Escroquerie en période estivale – Petit guide pour éviter de se faire subtiliser ses données bancaires dans les magasins ou au distributeur

 Ces gestes qui sauvent votre portefeuille
Vous êtes déjà en vacances ou c’est une question de semaines. Alors que votre esprit vagabonde sur des chemins de traverse, il serait dommage de gâcher ce moment par des problèmes d’argent. Des problèmes, comment ça ? En étant tout simplement victime d’une escroquerie pendant la période estivale.
 Selon l’Observatoire de la sécurité des cartes de paiement, organisme dépendant de la Banque de France, qui a rendu son rapport annuel lundi 11 juillet, les fraudes aux cartes bancaires et de fidélité sont en hausse de 7,7 % en 2010 (368,9 millions d’euros). Principale cause : vos données (numéro de carte, date d’expiration, cryptogramme, code secret) sont récupérées à votre insu. Et le malfaiteur s’en sert pour acheter en ligne en votre nom.

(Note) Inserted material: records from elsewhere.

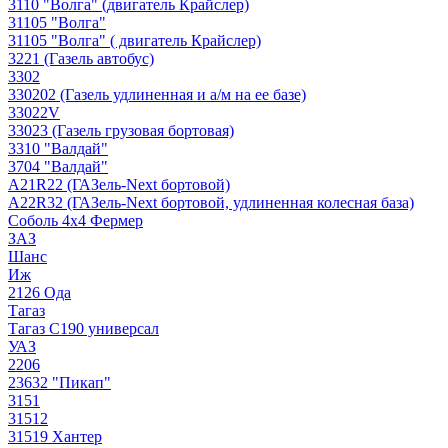
3110 "Волга" (двигатель Крайслер)
31105 "Волга"
31105 "Волга" ( двигатель Крайслер)
3221 (Газель автобус)
3302
330202 (Газель удлиненная и а/м на ее базе)
33022V
33023 (Газель грузовая бортовая)
3310 "Валдай"
3704 "Валдай"
A21R22 (ГАЗель-Next бортовой)
A22R32 (ГАЗель-Next бортовой, удлиненная колесная база)
Соболь 4х4 Фермер
ЗАЗ
Шанс
Иж
2126 Ода
Тагаз
Тагаз С190 универсал
УАЗ
2206
23632 "Пикап"
3151
31512
31519 Хантер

En 2005, ce type de malversation représentait le quart de la fraude en France. Aujourd’hui, c’est 60 % ! Le Monde a interrogé la Banque de France, l’office  » cyber  » de la Direction centrale de la police judiciaire et la Préfecture de police de Paris – Brigades de répression de la délinquance astucieuse (BRDA) et Brigade des fraudes aux moyens de paiement (BFMP). Alors que la vigilance décroît souvent proportionnellement à l’augmentation de la température extérieure, conseils pour passer l’été tranquille.
Masquer son cryptogramme.Vous avez sûrement déjà eu droit à cette remarque devant la caisse :  » Ah, votre carte ne passe pas, elle doit être démagnétisée « , et vu le vendeur retourner ladite carte, la frotter vigoureusement puis la réintroduire dans la machine avant d’enregistrer le paiement. A priori, rien à dire. Sauf que… cette manipulation est une  » manoeuvre classique « , dixit la BFMP, pour récupérer le cryptogramme au verso de votre carte. Lorsque vous payez dans un magasin, votre numéro de carte bancaire et sa date d’expiration sont sur le ticket de paiement du commerçant (mais ne figurent pas sur votre exemplaire). Il ne manque donc à un vendeur peu scrupuleux que le fameux cryptogramme pour pouvoir effectuer des achats en votre nom sur Internet.  » Les personnes victimes d’une fraude pensent à tort s’être fait pirater des données en ligne. Mais Internet est sûr « , explique Patrick Yvars, commissaire divisionnaire, chef de la BFMP.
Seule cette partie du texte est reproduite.